Extracto de datos →
================================

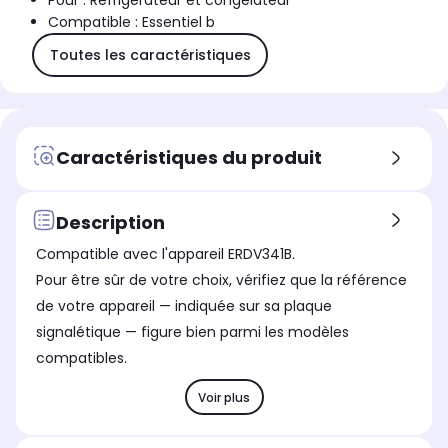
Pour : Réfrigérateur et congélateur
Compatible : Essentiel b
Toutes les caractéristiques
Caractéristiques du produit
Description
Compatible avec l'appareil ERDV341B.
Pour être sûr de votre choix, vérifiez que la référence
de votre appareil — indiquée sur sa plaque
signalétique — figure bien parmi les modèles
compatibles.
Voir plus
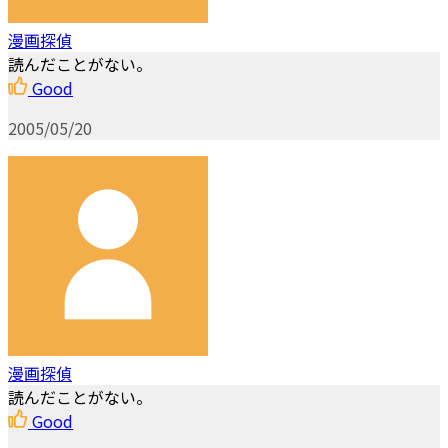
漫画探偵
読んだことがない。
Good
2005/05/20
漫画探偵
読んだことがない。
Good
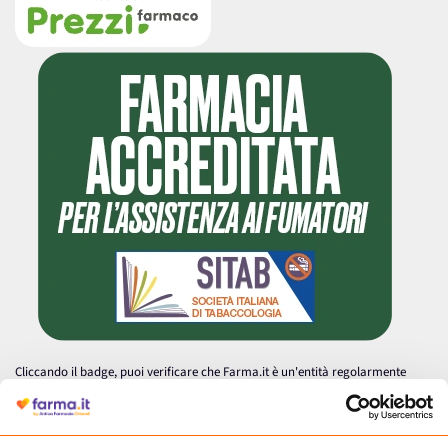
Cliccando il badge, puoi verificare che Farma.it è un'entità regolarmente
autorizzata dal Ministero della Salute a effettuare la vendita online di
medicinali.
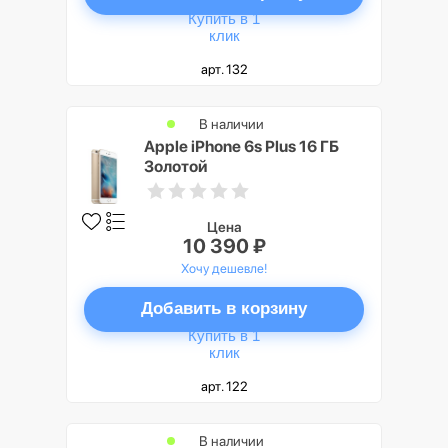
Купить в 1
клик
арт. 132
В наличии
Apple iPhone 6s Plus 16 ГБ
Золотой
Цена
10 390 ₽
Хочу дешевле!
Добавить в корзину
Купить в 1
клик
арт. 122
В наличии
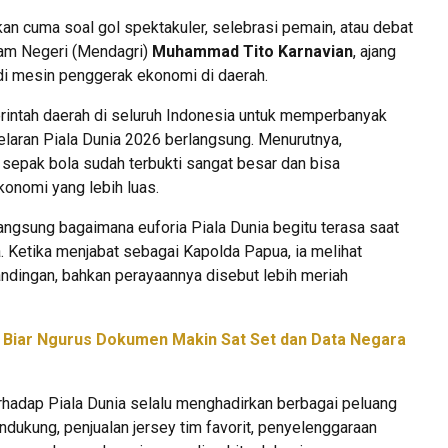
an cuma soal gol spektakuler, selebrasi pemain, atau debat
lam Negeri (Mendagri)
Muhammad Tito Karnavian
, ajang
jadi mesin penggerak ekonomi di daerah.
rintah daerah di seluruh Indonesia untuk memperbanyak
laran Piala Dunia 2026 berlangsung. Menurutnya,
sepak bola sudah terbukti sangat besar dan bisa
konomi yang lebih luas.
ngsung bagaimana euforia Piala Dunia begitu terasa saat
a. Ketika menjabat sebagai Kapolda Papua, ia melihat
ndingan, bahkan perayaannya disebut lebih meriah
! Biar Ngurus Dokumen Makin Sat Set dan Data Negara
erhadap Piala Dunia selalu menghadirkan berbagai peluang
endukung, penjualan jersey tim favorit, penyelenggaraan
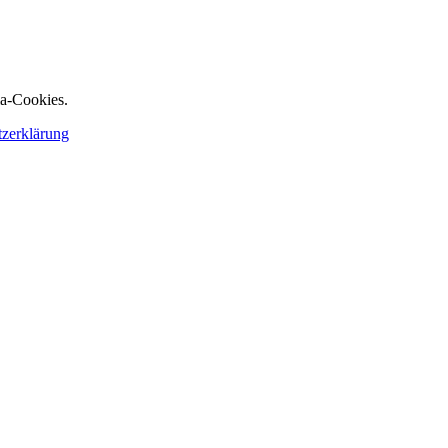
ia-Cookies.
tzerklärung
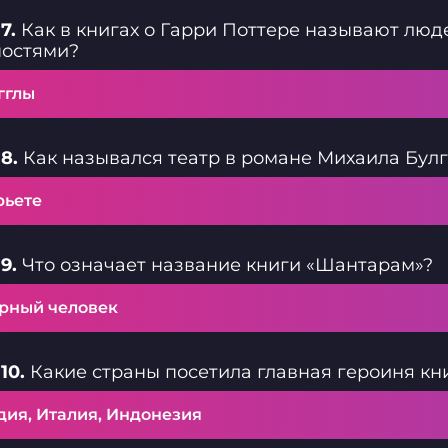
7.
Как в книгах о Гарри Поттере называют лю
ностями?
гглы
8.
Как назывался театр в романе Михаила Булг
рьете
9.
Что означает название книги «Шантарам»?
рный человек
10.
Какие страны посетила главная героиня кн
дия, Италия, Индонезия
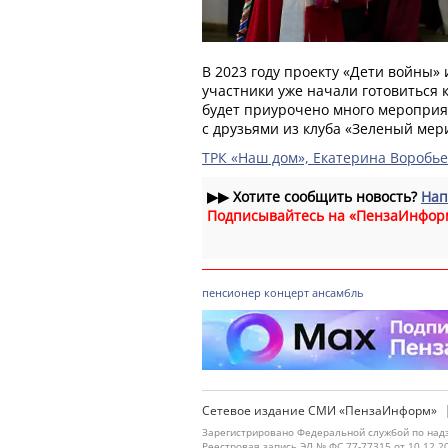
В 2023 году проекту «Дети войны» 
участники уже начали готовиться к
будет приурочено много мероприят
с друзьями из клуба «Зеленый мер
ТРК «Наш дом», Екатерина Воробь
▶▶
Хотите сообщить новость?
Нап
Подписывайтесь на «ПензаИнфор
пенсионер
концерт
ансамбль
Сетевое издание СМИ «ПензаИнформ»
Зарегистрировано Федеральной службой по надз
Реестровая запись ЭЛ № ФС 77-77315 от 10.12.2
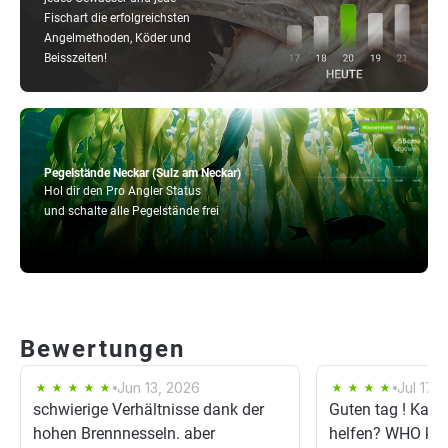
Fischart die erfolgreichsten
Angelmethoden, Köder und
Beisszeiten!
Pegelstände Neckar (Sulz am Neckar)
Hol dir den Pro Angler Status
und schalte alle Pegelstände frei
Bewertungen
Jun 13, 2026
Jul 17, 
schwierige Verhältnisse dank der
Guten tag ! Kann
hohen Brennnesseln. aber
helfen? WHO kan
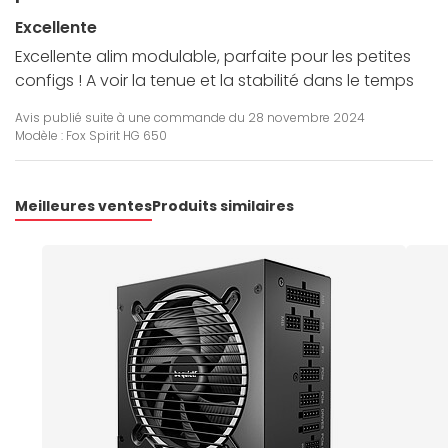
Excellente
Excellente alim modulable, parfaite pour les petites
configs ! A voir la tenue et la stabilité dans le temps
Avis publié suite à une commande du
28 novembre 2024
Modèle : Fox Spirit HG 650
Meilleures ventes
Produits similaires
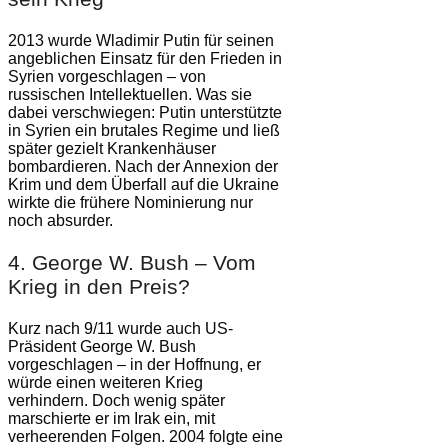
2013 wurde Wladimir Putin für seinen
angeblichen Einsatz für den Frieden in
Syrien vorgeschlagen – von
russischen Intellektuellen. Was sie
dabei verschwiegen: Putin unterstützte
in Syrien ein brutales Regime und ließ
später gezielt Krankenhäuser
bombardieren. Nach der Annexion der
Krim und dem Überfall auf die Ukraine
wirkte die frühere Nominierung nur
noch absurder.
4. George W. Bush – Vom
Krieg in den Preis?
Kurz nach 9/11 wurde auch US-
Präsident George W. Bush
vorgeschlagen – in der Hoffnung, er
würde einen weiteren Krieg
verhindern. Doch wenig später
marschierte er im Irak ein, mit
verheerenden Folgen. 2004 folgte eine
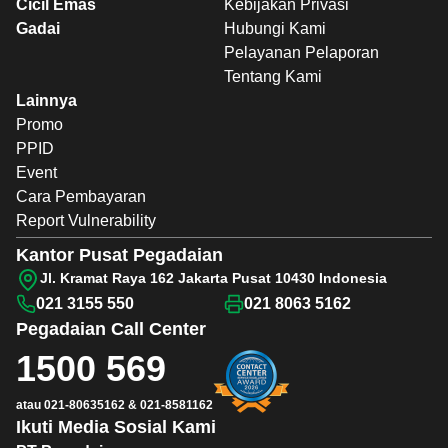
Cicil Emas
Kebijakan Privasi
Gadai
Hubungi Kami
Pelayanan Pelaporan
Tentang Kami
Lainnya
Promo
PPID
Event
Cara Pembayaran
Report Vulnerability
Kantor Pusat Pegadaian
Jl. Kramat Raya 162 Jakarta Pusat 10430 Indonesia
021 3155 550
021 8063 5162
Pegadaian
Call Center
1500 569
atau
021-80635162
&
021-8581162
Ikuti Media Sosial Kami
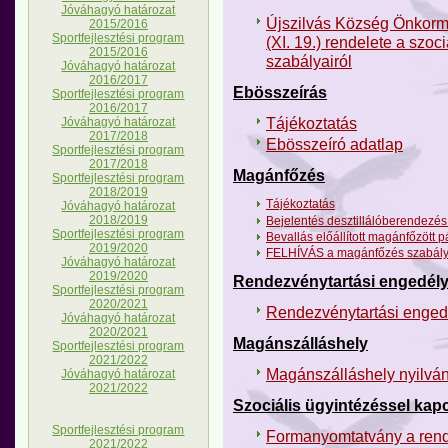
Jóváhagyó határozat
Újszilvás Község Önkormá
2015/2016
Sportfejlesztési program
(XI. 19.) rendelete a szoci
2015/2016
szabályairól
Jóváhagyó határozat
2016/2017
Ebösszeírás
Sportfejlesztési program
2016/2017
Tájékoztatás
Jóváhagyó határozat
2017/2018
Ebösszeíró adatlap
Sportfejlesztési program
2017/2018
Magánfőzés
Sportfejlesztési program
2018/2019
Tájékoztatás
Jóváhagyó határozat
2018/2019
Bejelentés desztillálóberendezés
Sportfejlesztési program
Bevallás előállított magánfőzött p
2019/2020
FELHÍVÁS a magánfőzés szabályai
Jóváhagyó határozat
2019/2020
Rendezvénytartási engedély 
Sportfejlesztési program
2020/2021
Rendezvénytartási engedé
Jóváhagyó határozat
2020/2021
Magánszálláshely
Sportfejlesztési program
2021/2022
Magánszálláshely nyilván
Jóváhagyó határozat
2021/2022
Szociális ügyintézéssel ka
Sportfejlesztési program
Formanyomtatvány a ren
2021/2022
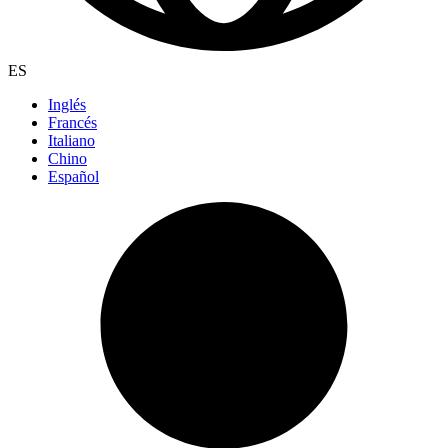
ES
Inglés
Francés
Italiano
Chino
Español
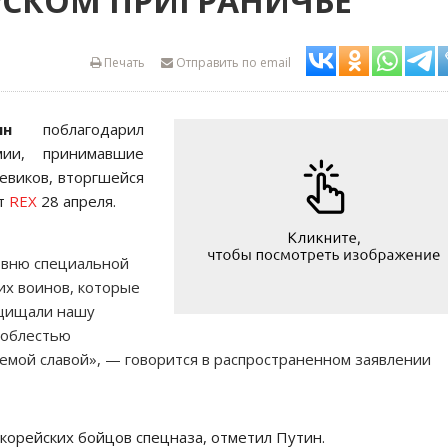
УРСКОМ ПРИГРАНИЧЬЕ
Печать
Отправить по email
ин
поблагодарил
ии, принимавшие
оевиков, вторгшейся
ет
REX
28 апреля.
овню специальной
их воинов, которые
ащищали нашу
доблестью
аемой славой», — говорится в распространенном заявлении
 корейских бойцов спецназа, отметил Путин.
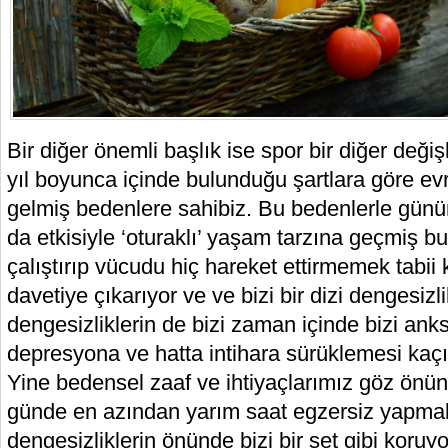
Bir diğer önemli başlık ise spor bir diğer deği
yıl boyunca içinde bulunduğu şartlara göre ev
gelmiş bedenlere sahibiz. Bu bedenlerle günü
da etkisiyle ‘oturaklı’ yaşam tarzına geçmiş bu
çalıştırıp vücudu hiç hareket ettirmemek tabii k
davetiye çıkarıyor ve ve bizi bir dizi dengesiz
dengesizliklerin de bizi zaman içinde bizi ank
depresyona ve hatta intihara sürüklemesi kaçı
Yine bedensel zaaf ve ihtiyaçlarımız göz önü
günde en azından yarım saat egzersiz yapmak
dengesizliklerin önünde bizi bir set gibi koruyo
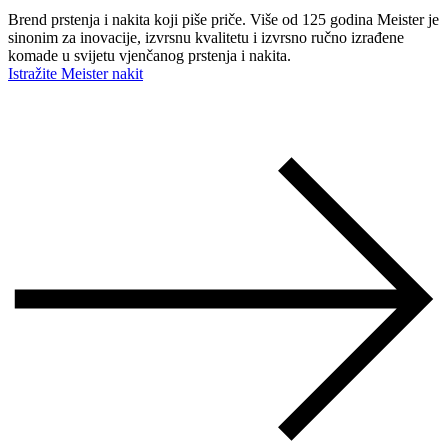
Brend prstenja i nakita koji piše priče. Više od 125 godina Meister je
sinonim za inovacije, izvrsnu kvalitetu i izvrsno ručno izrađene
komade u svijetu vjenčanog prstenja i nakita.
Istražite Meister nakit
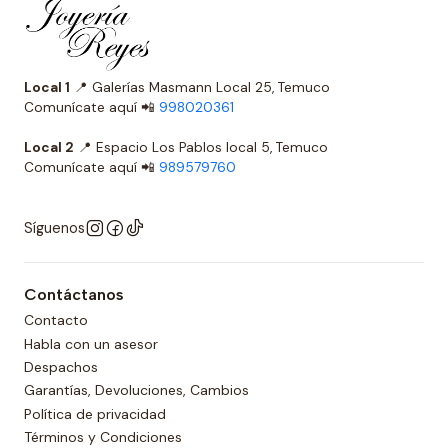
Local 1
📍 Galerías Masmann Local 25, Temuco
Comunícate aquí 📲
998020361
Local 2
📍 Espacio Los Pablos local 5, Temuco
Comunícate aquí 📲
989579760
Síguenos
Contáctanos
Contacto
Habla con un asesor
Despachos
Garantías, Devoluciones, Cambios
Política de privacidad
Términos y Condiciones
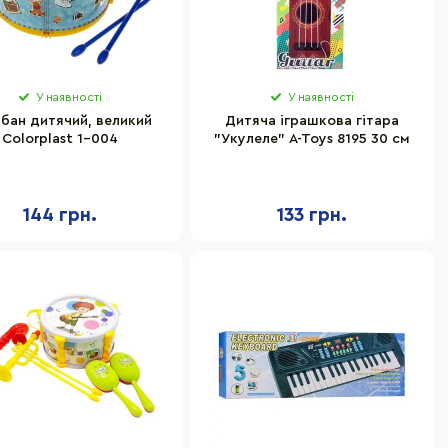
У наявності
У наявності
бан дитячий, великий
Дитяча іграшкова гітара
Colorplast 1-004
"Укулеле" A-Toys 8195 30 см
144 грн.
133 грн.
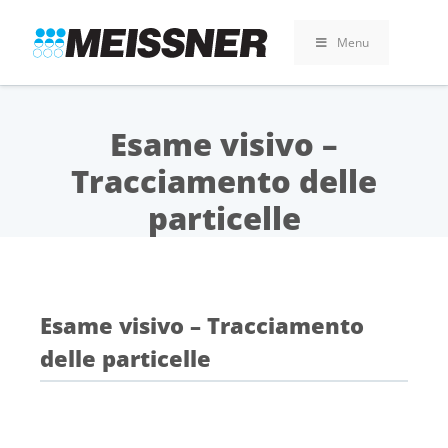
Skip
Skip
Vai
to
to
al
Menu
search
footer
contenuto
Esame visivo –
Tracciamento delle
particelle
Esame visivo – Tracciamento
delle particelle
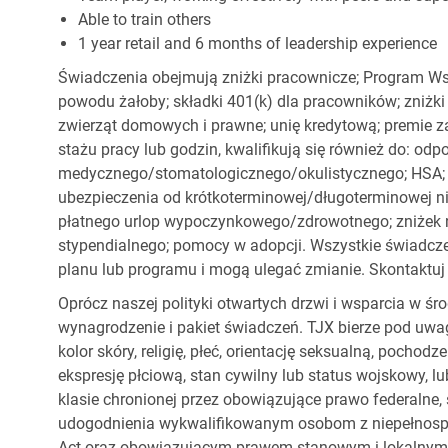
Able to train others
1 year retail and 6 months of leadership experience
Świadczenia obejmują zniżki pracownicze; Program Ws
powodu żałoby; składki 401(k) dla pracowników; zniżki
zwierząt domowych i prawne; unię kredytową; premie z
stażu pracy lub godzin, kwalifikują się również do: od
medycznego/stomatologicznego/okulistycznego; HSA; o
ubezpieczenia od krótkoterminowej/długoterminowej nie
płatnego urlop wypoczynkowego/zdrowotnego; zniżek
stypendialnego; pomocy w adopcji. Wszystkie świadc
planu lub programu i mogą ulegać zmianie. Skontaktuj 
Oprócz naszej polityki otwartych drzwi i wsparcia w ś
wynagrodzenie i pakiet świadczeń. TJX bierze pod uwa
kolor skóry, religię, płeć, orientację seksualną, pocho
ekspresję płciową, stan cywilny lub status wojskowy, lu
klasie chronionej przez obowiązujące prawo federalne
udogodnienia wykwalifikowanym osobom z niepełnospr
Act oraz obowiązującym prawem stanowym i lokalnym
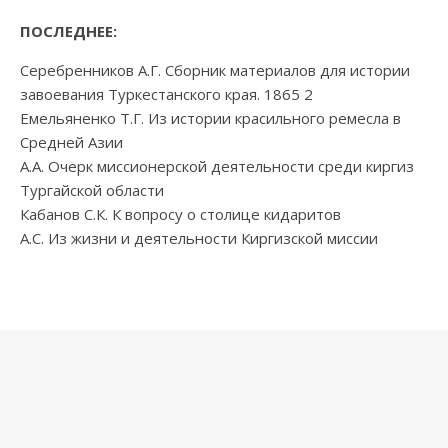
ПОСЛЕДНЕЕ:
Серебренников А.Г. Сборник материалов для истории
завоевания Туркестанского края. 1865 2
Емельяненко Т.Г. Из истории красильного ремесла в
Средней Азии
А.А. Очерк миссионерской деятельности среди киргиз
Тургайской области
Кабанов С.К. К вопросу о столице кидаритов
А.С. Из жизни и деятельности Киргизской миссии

================================

Trabajo solicitado → Cita sin cambios las líneas que van desde la que contiene "Able to train others" hasta la que contiene "stypendialnego; pomocy w", ambas incluidas.

Resolución del problema →
Able to train others
1 year retail and 6 months of leadership experience
Świadczenia obejmują zniżki pracownicze; Program Ws
powodu żałoby; składki 401(k) dla pracowników; zniżki
zwierząt domowych i prawne; unię kredytową; premie z
stażu pracy lub godzin, kwalifikują się również do: od
medycznego/stomatologicznego/okulistycznego; HSA; o
ubezpieczenia od krótkoterminowej/długoterminowej nie
płatnego urlop wypoczynkowego/zdrowotnego; zniżek
stypendialnego; pomocy w adopcji. Wszystkie świadc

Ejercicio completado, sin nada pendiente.